Alsop GB, Chen W, Foss M, Tseng KF, Zhang D - PLoS ONE (2009)

Bottom Line: The ring is highly dynamic; it assembles and disassembles during each cell cleavage, resulting in the recurrent redistribution of actin.Notably, actin filaments undergo a dramatic trajectory change as they enter the ring, implying the existence of a pulling force.Two other mechanisms of actin redistribution, cortical flow and de novo assembly, are also present in grasshopper, suggesting that actin converges at the nascent contractile ring from diffuse sources within the cytoplasm and cortex, mediated by spindle microtubules.

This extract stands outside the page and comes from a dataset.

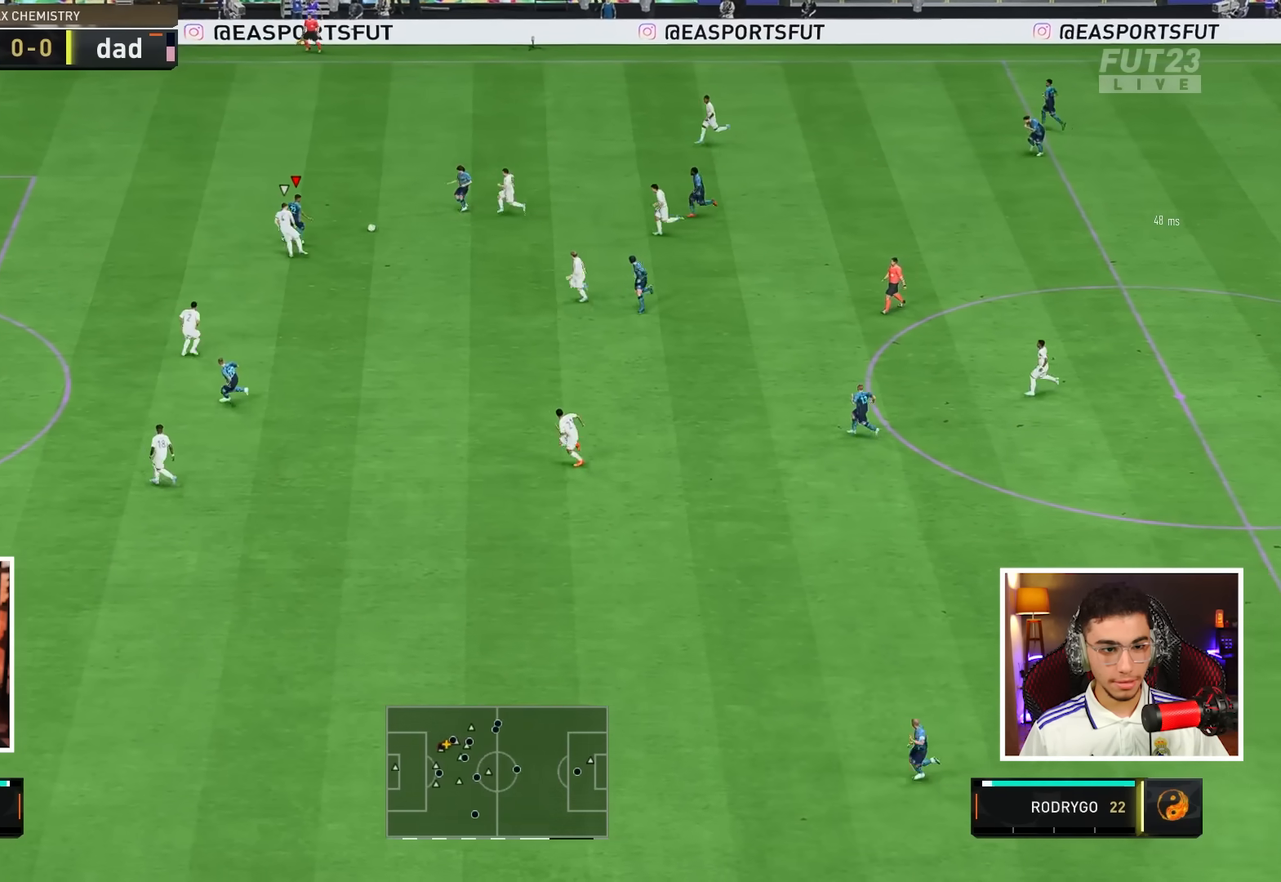
{"buttons": [], "left_stick": "down", "right_stick": "center", "events": [[67, "left_stick", "down-right"], [483, "left_stick", "down"]]}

View Article: PubMed Central - PubMed

Affiliation: Department of Zoology, Oregon State University, Corvallis, OR, USA.

ABSTRACT
Cytokinesis in animal cells requires the assembly of an actomyosin contractile ring to cleave the cell. The ring is highly dynamic; it assembles and disassembles during each cell cleavage, resulting in the recurrent redistribution of actin. To investigate this process in grasshopper spermatocytes, we mechanically manipulated the spindle to induce actin redistribution into ectopic contractile rings, around reassembled lateral spindles. To enhance visualization of actin, we folded the spindle at its equator to convert the remnants of the partially assembled ring into a concentrated source of actin. Filaments from the disintegrating ring aligned along reorganizing spindle microtubules, suggesting that their incorporation into the new ring was mediated by microtubules. We tracked incorporation by speckling actin filaments with Qdots and/or labeling them with Alexa 488-phalloidin. The pattern of movement implied that actin was transported along spindle microtubules, before entering the ring. By double-labeling dividing cells, we imaged actin filaments moving along microtubules near the contractile ring. Together, our findings indicate that in one mechanism of actin redistribution, actin filaments are transported along spindle microtubule tracks in a plus-end-directed fashion. After reaching the spindle midzone, the filaments could be transported laterally to the ring. Notably, actin filaments undergo a dramatic trajectory change as they enter the ring, implying the existence of a pulling force. Two other mechanisms of actin redistribution, cortical flow and de novo assembly, are also present in grasshopper, suggesting that actin converges at the nascent contractile ring from diffuse sources within the cytoplasm and cortex, mediated by spindle microtubules.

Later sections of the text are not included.